A Month to Celebrate Women


Lara Secl

Womens History Month has a rich history that should be recognized and remembered.

Jersey Bilyeu, Writer

National Women’s History Month was created to celebrate how all women contribute to American history.

In 1980, President Jimmy Carter first declared the week of March 8 as National Women’s History Week. Congress later passed “Public Law 100-9” and named March as Women’s History Month. Presidents have continued to annually proclaim March as Women’s History Month.

As we celebrate historical women from around the world, it’s important to remember some of the most notable figures.

Elizabeth Cady Stanton is one of the founding members of the suffrage movement. She was a key organizer for the first U.S. women’s rights convention held in 1848. 
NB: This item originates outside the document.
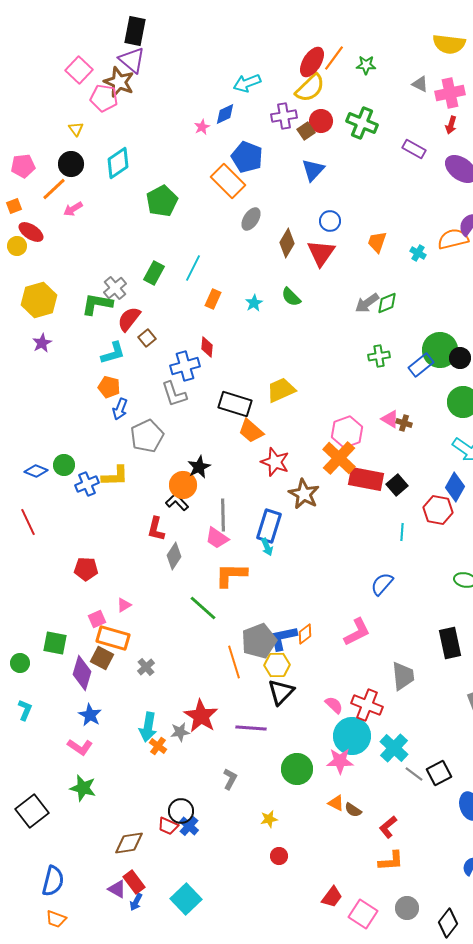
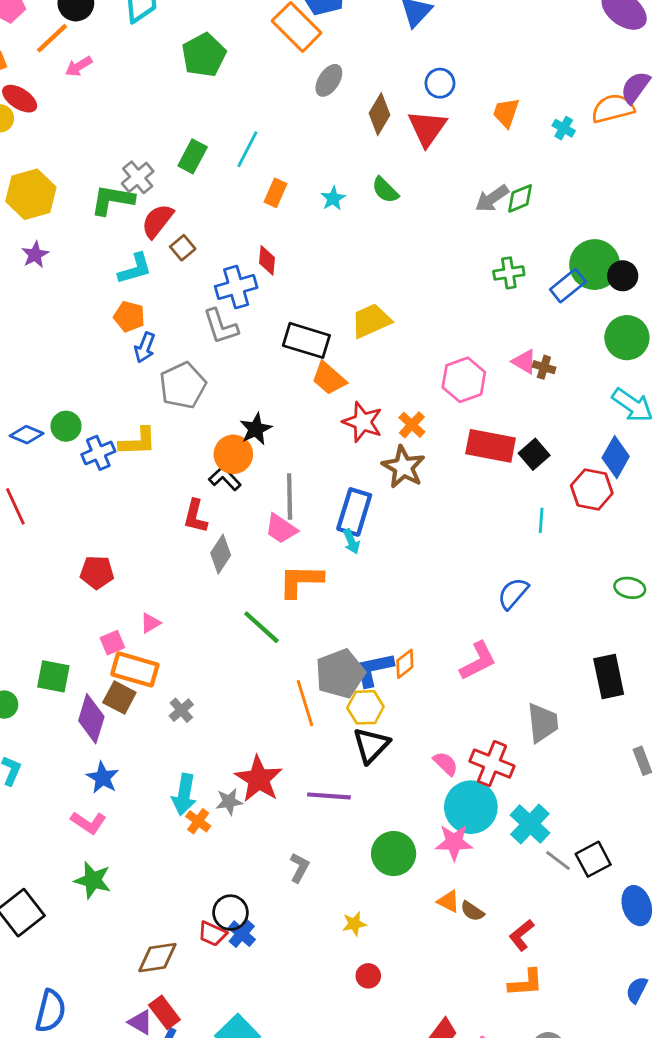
orange cross: (339, 458) -> (412, 425), moved, size x0.6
Alongside Stanton’s fights for gender equality, Ida B. Wells was one of the founding members of the racial equality organization later known as the National Association for the Advancement of Colored People (NAACP). By her side was Lucretia Mott and Sojourner Truth who also fought for gender equality for black women. 

There may also be women in your personal life to celebrate this month.

“[I’m celebrating] my mother because she never gives up, especially when held against gender norms,” said sophomore Gracie Wonase.

“My mother and grandmother have lived through difficult situations and times. They never have stopped,” said freshman Delaney Steenblock. “Countless of my female and even some of my male friends speak for [women].”

Achieving gender equality is a fight for all women. These movements also include transgender women.

According to a study from the National Women’s History Museum, there is a lack of diversity within Women’s History Month. They discovered not all women’s experiences are well-immersed into our history.

“Latinas, black women and transgender women all have more difficulties then I can even imagine facing,” Steenblock said. “I want to celebrate women and girls who go through every day being put down, belittled or ignored not only because of their gender but also because of their race and sexual orientation.”

Transgender women were vitally important in the women’s movement but historically have been excluded from feminist spaces. During the 1970s, trans women would be met with violent threats when attempting to enter feminist movements.

Sylvia Rivera and Marsha P. Johnson are known for their work at the 1969 Stonewall Riot, an event where members of the LGBTQ+ community protested a previous police raid. After Rivera met Johnson, the two were actively involved in the Stonewall Inn uprising on June 28, 1969. 

Stonewall wasn’t their only focus.

“Darling, I want my gay rights now. I think it’s about time the gay brothers and sisters got their rights … especially the women,” Johnson stated.

Women like Rivera and Johnson deserve to be recognized along with those who help achieve women’s rights. In a time when the idea of transgenderism was still taboo, their efforts helped advance trans acceptance.

It’s often assumed that with the progress feminist movements have made over the years, there is no longer a need for feminism. However, women still face discrimination and harrasment.

The World Health Organization (WHO) reported that 30% of women are victims of physical or sexual assult. The Pew Research Center found women were paid just 84% as much as their male counterparts.

“Although this situation and problem doesn’t feel major, it is still here and will not go away easily. We need more women to be leaders and to reach out into society to share their voice and their experiences,” stated Steenbock.

As we look into the future of gender equality, more factors have to be taken into consideration. New views on religion, race and sexuality have started to integrate their way into modern feminist movements. Including men and non-binary genders in these discussions, along with educating our youth, is also important to achieve universal equality.

“The education of our youth is arguably the most important contribution in our efforts to shatter this construct,” said Jonah McMahan, a sophomore at Kennedy.

March is a month to celebrate the women of our history and recognize their achievements. As we do this, we must also focus on how to progress future Women’s History Months.